Start of MATERIAL TO PROCESS

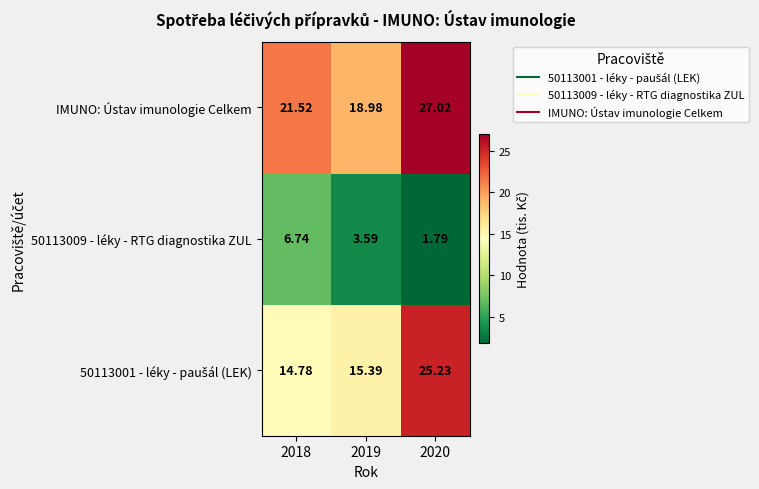

Which series has the largest total across all categories?

IMUNO: Ústav imunologie Celkem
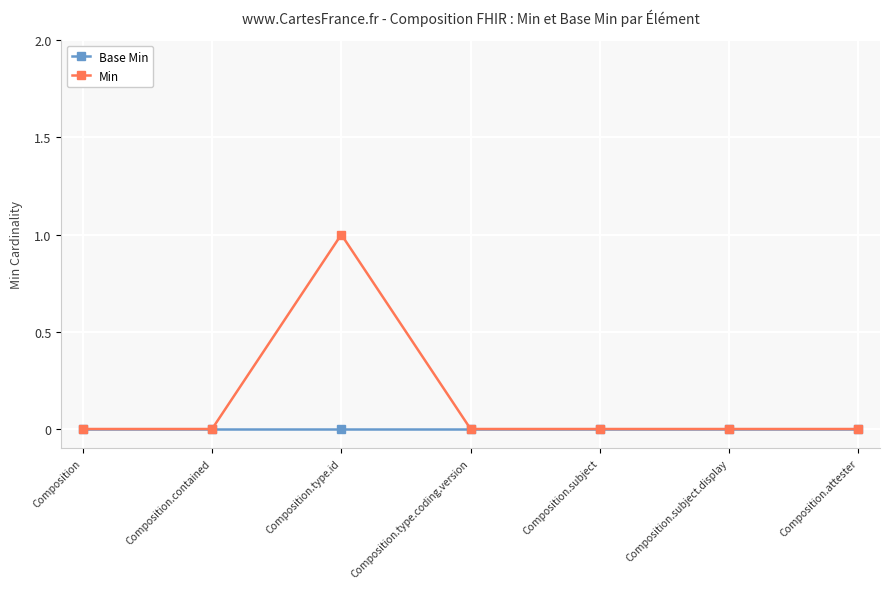

At which category is the sum across all series the highest?

Composition.type.id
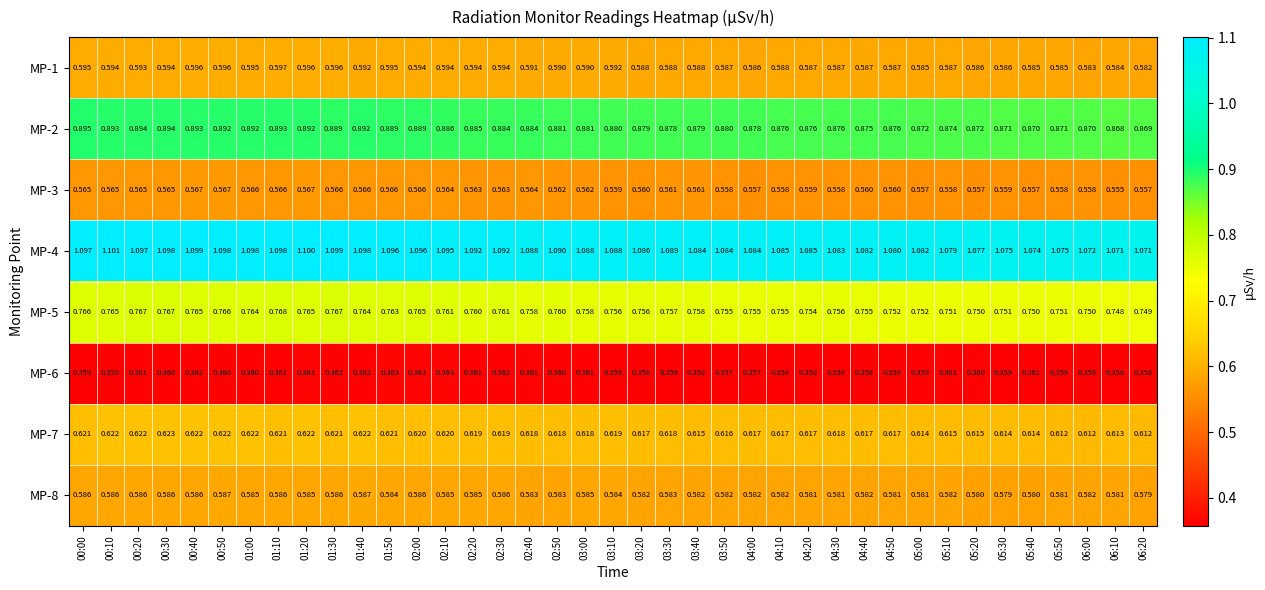

Is the value of MP-6 at 06:00 greater than the value of MP-7 at 00:30?

No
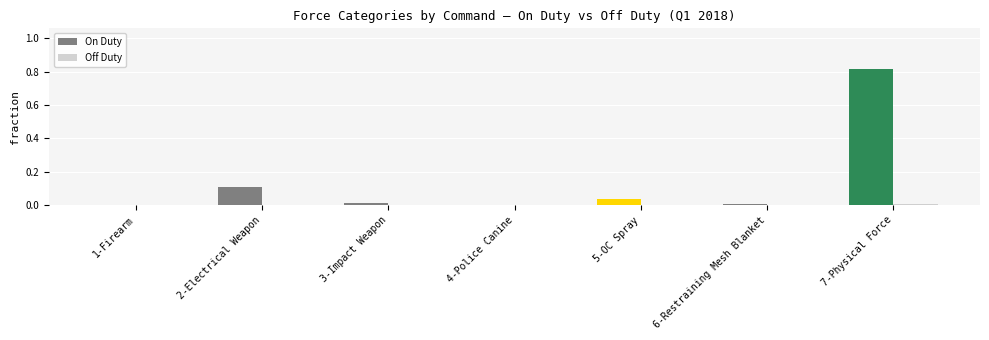

Between 1-Firearm and 2-Electrical Weapon, which series saw the biggest shift?

On Duty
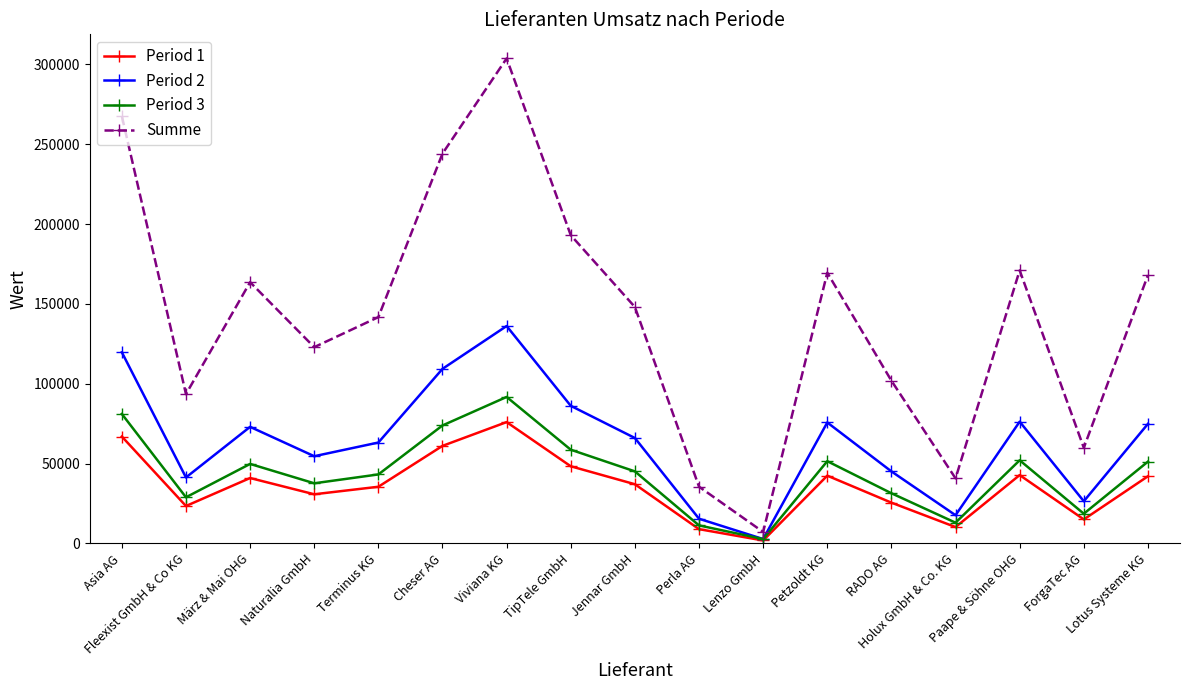

The value of Summe at Terminus KG is 141721. True or false?

True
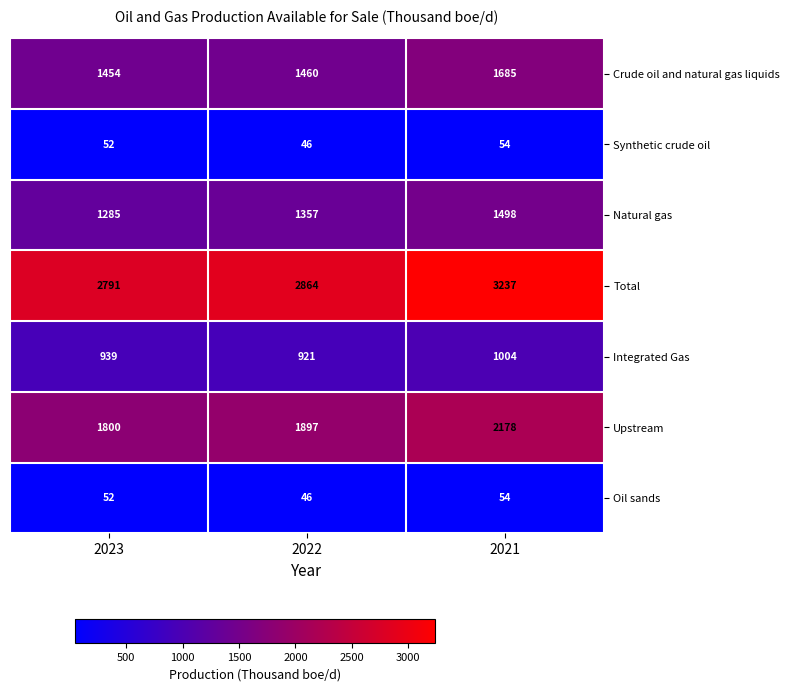

Count the Total values in the range 2791 to 3237.

3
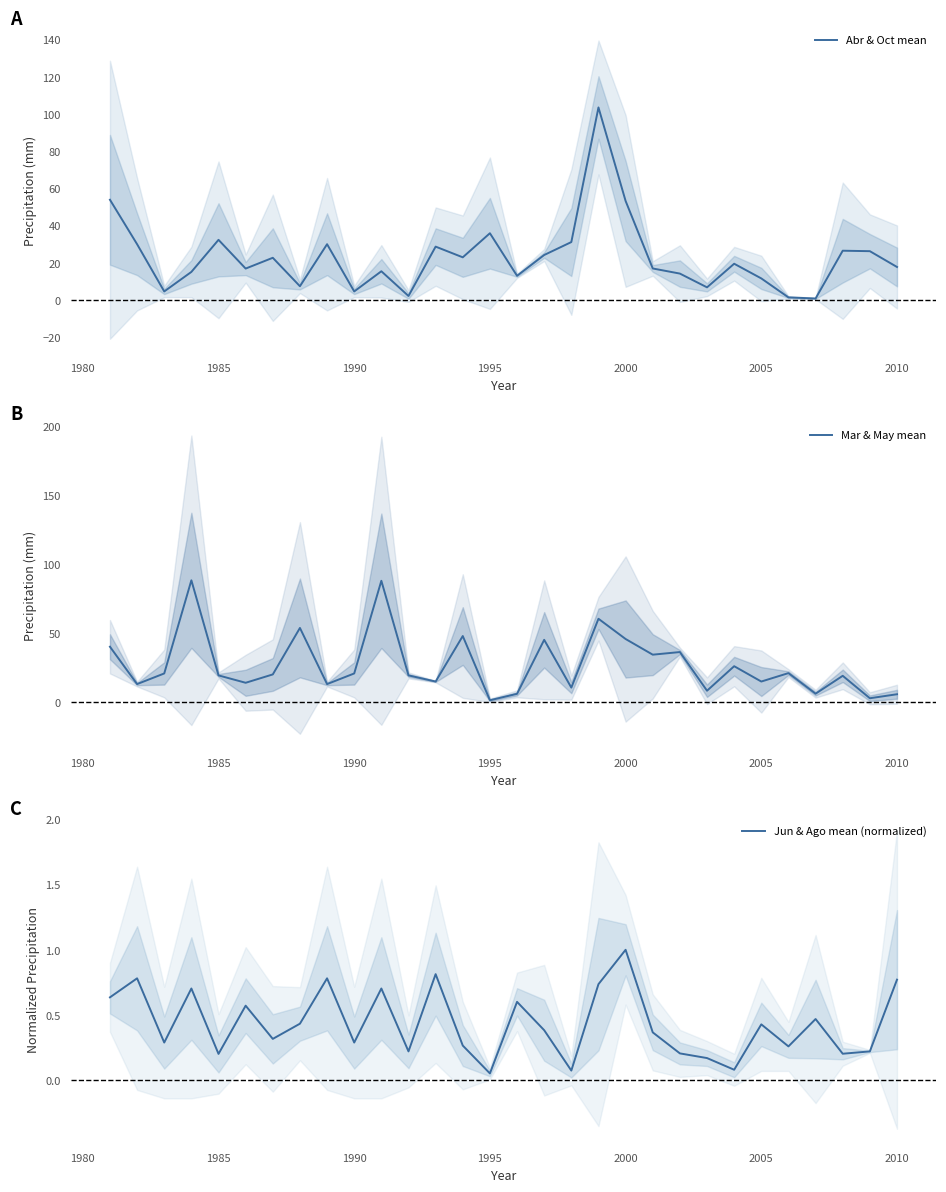

The value of Abr & Oct mean at 2010 is 31.8. True or false?

False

End of MATERIAL TO PROCESS

→ **WORK ORDER**: Count the lines in the rows above that contain the string "True". Reply with the number only.

→ **RESULT FOR THIS TASK**: 3